In the cloudy scenario, DINO detected the target with a confidence of 89.6%, but also produced a false positive with a confidence of 0.745. RT-DETR-ResNet18 and REDETR-RISTD achieved confidences of 83% and 85%, respectively, while RT-DETR-HGNet-L only reached 77%. Although DINO had a high detection confidence, its false positives show that it tends to capture erroneous features under cloud interference. REDETR-RISTD, on the other hand, uses its reparameterized structure to suppress interference information, resulting in more robust detection.
In the multi-target scenario, DINO detected all three targets with confidences of 0.783, 0.673, and 0.656, demonstrating an advantage when there are more targets. RT-DETR-ResNet18 detected only one target and missed two, while RT-DETR-HGNet-L detected two targets but produced one false positive and one missed target. In contrast, REDETR-RISTD successfully detected all three targets with confidences of 0.73, 0.27, and 0.32. This result confirms the effectiveness of REDETR-RISTD’s multi-scale pyramid feature fusion and bidirectional interaction mechanism in integrating features from different scales to handle multi-target detection tasks comprehensively.
In the bright-clutter scenario, all methods exhibited high detection confidences, with DINO reaching 92.6%, RT-DETR-ResNet18 at 87%, RT-DETR-HGNet-L at 85%, and REDETR-RISTD at 86%. This shows that all methods can recognize the target in a bright and cluttered background, with REDETR-RISTD maintaining a relatively stable performance.
For the high-contrast-boundary scenario, DINO achieved a detection confidence of 89%, showing strong target localization capability. In comparison, RT-DETR-ResNet18, RT-DETR-HGNet-L, and REDETR-RISTD achieved confidences of 74%, 69%, and 72%, respectively. Although DINO performed relatively well under these conditions, REDETR-RISTD effectively reduced the negative impact of high-contrast noise through its adaptive noise suppression mechanism, ensuring stable detection results.

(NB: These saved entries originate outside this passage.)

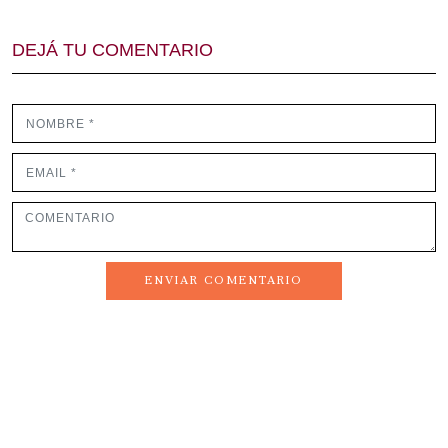
DEJÁ TU COMENTARIO
ENVIAR COMENTARIO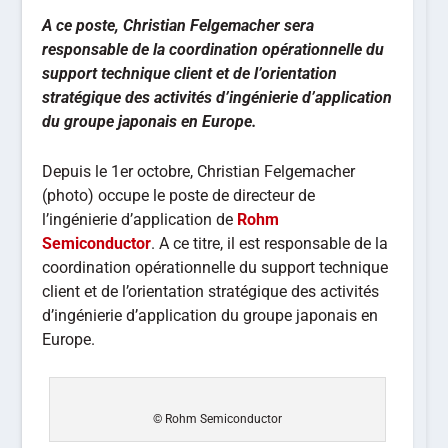
A ce poste, Christian Felgemacher sera
responsable de la coordination opérationnelle du
support technique client et de l’orientation
stratégique des activités d’ingénierie d’application
du groupe japonais en Europe.
Depuis le 1er octobre, Christian Felgemacher
(photo) occupe le poste de directeur de
l’ingénierie d’application de
Rohm
Semiconductor
. A ce titre, il est responsable de la
coordination opérationnelle du support technique
client et de l’orientation stratégique des activités
d’ingénierie d’application du groupe japonais en
Europe.
© Rohm Semiconductor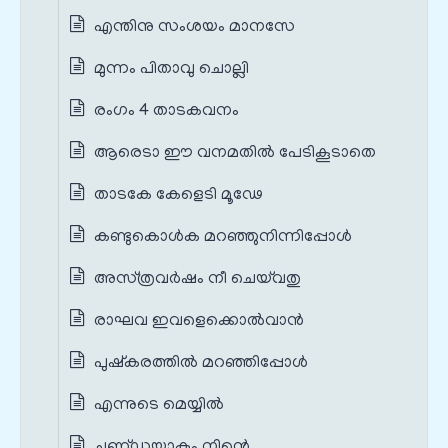
എന്തിനു സംശയം മാനസേ
മുന്നം പിതാവു ചൊല്ലി
രംഗം 4 താടകവനം
ആരെടാ ഈ വനമതില്‍ പേടികൂടാതെ
താടകേ കേളെടി മൂഢേ
കണ്ടുകൊള്‍ക മറഞ്ഞുനിന്നിപ്പോള്‍
അസ്‌ത്രവര്‍ഷം നീ ചെയ്‌വതു
രാഘവ ഇവളെക്കൊല്‍വാന്‍
പുഷ്‌കരത്തില്‍ മറഞ്ഞിപ്പോള്‍
എന്നുടെ മെയ്യില്‍
ചണ്‌ഡയാകും നിന്റെ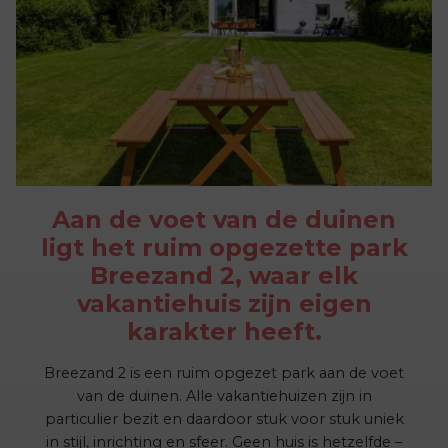
Aan de voet van de duinen
ligt het ruim opgezette park
Breezand 2, waar elk
vakantiehuis zijn eigen
karakter heeft.
Breezand 2 is een ruim opgezet park aan de voet
van de duinen. Alle vakantiehuizen zijn in
particulier bezit en daardoor stuk voor stuk uniek
in stijl, inrichting en sfeer. Geen huis is hetzelfde –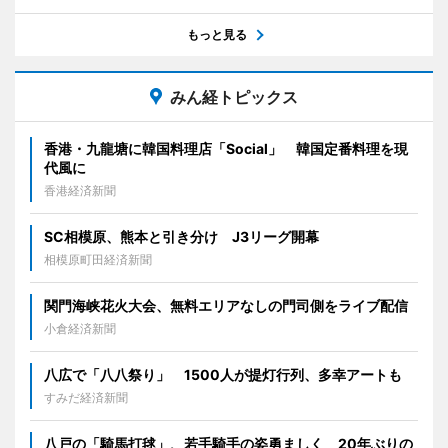
もっと見る
みん経トピックス
香港・九龍塘に韓国料理店「Social」 韓国定番料理を現
代風に
香港経済新聞
SC相模原、熊本と引き分け J3リーグ開幕
相模原町田経済新聞
関門海峡花火大会、無料エリアなしの門司側をライブ配信
小倉経済新聞
八広で「八八祭り」 1500人が提灯行列、多幸アートも
すみだ経済新聞
八戸の「騎馬打毬」、若手騎手の姿勇ましく 20年ぶりの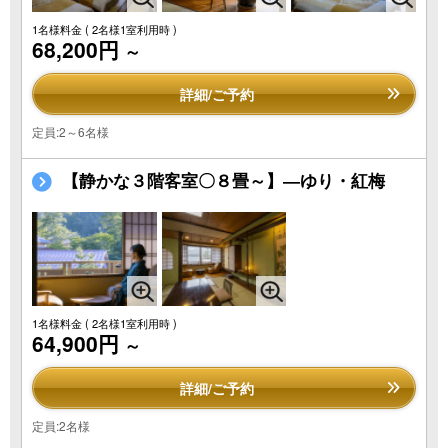
1名様料金
( 2名様1室利用時 )
68,200円
～
詳細/ご予約
定員:2～6名様
【静かな３階客室〇８畳～】―ゆり・紅梅
1名様料金
( 2名様1室利用時 )
64,900円
～
詳細/ご予約
定員:2名様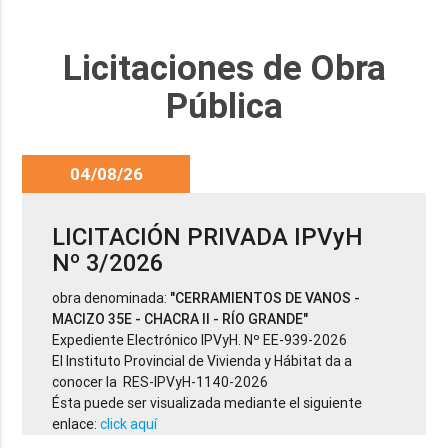
Licitaciones de Obra
Pública
04/08/26
LICITACIÓN PRIVADA IPVyH
Nº 3/2026
obra denominada:
"CERRAMIENTOS DE VANOS -
MACIZO 35E - CHACRA II - RÍO GRANDE"
Expediente Electrónico IPVyH. Nº EE-939-2026
El Instituto Provincial de Vivienda y Hábitat da a
conocer la RES-IPVyH-1140-2026
Ésta puede ser visualizada mediante el siguiente
enlace:
click aquí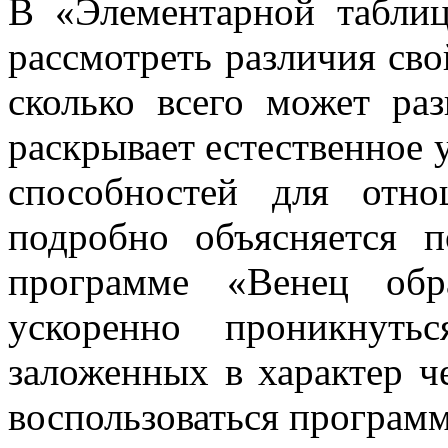
В «Элементарной табли
рассмотреть различия сво
сколько всего может раз
раскрывает естественное 
способностей для отн
подробно объясняется 
программе «Венец обр
ускоренно проникнуть
заложенных в характер ч
воспользоваться програм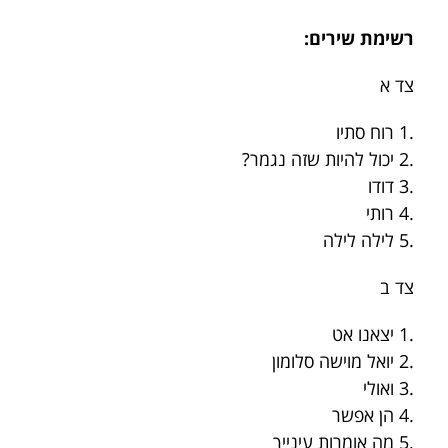
רשימת שירים:
צד א
.1 רוח סתיו
.2 יכול להיות שזה נגמר?
.3 דודו
.4 רותי
.5 לילה לילה
צד ב
.1 יצאנו אט
.2 יואל מוישה סלומון
.3 ואולי
.4 הן אפשר
.5 מה אומרות עינייך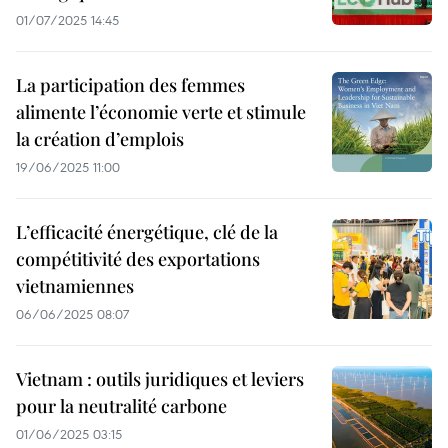
01/07/2025 14:45
La participation des femmes
alimente l’économie verte et stimule
la création d’emplois
19/06/2025 11:00
L’efficacité énergétique, clé de la
compétitivité des exportations
vietnamiennes
06/06/2025 08:07
Vietnam : outils juridiques et leviers
pour la neutralité carbone
01/06/2025 03:15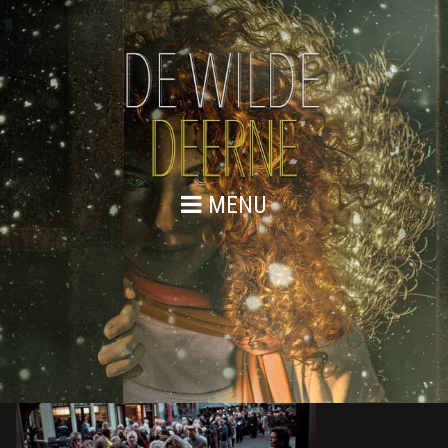
MENU
DE WILDE DEERNE – KICK-OFF 02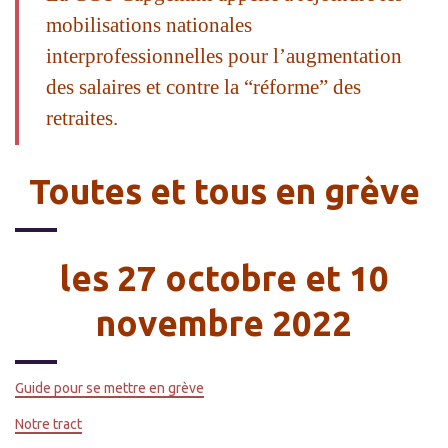
mobilisations nationales
interprofessionnelles pour l’augmentation
des salaires et contre la “réforme” des
retraites.
Toutes et tous en grève
les 27 octobre et 10
novembre 2022
Guide pour se mettre en grève
Notre tract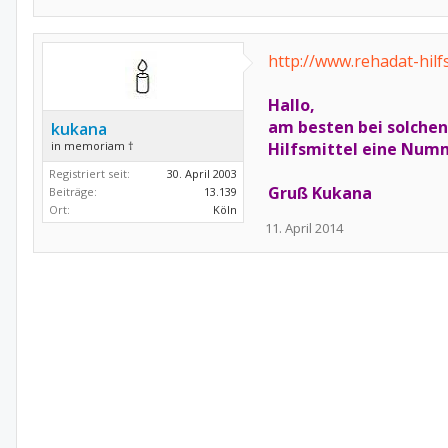
http://www.rehadat-hilf
Hallo,
am besten bei solchen
kukana
in memoriam †
Hilfsmittel eine Num
Registriert seit:
30. April 2003
Gruß Kukana
Beiträge:
13.139
Ort:
Köln
11. April 2014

In the high-noise scenario, DINO detected two targets with confidences of 0.875 and 0.871, but missed one target. RT-DETR-ResNet18 and RT-DETR-HGNet-L also detected two targets, but both missed one target, with confidences ranging from 0.74 to 0.73 and 0.67 to 0.61, respectively. In contrast, REDETR-RISTD detected three targets with confidences of 0.68, 0.69, and 0.71, demonstrating stronger noise suppression ability. This indicates that in noisy environments, traditional methods are prone to interference in feature extraction, while REDETR-RISTD’s multi-scale feature fusion and self-attention mechanism effectively alleviated this issue, ensuring comprehensive target detection.